> [Task goal] Please output exactly the part of the records below that opens with the line containing "Un milione di euro dall’8×10" and closes with the line containing "Vollkorn, Gemüse, Obst, Nüssen", both lines included, and nothing else.

(Page-level text extractions)
- Opening Delimiter -
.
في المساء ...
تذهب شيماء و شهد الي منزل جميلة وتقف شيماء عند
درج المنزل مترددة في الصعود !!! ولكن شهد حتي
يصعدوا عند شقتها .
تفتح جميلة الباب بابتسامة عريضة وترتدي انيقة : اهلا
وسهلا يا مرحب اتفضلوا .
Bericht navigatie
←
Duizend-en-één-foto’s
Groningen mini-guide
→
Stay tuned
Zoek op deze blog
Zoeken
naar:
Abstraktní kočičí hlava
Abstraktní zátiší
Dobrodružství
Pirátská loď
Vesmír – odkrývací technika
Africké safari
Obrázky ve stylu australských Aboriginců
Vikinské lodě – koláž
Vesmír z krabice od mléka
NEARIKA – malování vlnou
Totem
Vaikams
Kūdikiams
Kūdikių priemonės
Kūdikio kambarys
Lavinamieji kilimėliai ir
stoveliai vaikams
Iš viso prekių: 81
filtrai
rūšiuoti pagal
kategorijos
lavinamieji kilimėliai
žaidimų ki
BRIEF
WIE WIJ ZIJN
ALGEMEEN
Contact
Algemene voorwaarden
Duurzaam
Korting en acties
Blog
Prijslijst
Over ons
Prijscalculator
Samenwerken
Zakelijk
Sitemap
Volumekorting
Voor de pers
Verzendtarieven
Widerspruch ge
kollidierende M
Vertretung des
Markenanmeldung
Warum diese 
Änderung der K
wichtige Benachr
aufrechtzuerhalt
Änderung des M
- Closing Delimiter -
- Opening Delimiter -
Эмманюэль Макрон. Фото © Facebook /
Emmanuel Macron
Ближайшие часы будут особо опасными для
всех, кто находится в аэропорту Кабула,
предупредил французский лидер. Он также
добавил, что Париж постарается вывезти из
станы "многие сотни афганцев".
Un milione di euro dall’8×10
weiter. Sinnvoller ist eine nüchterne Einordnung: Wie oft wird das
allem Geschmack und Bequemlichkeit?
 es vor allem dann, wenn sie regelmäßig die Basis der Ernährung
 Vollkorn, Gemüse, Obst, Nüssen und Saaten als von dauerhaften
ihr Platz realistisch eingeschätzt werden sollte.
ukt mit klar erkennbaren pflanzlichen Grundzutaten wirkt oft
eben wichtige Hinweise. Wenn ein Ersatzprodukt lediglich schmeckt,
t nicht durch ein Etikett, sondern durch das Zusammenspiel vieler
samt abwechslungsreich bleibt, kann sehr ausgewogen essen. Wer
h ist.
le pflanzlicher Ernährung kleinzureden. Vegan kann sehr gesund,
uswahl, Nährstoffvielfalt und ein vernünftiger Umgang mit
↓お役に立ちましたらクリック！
- Closing Delimiter -
> [Answer to this task]
Un milione di euro dall’8×10
weiter. Sinnvoller ist eine nüchterne Einordnung: Wie oft wird das
allem Geschmack und Bequemlichkeit?
 es vor allem dann, wenn sie regelmäßig die Basis der Ernährung
 Vollkorn, Gemüse, Obst, Nüssen und Saaten als von dauerhaften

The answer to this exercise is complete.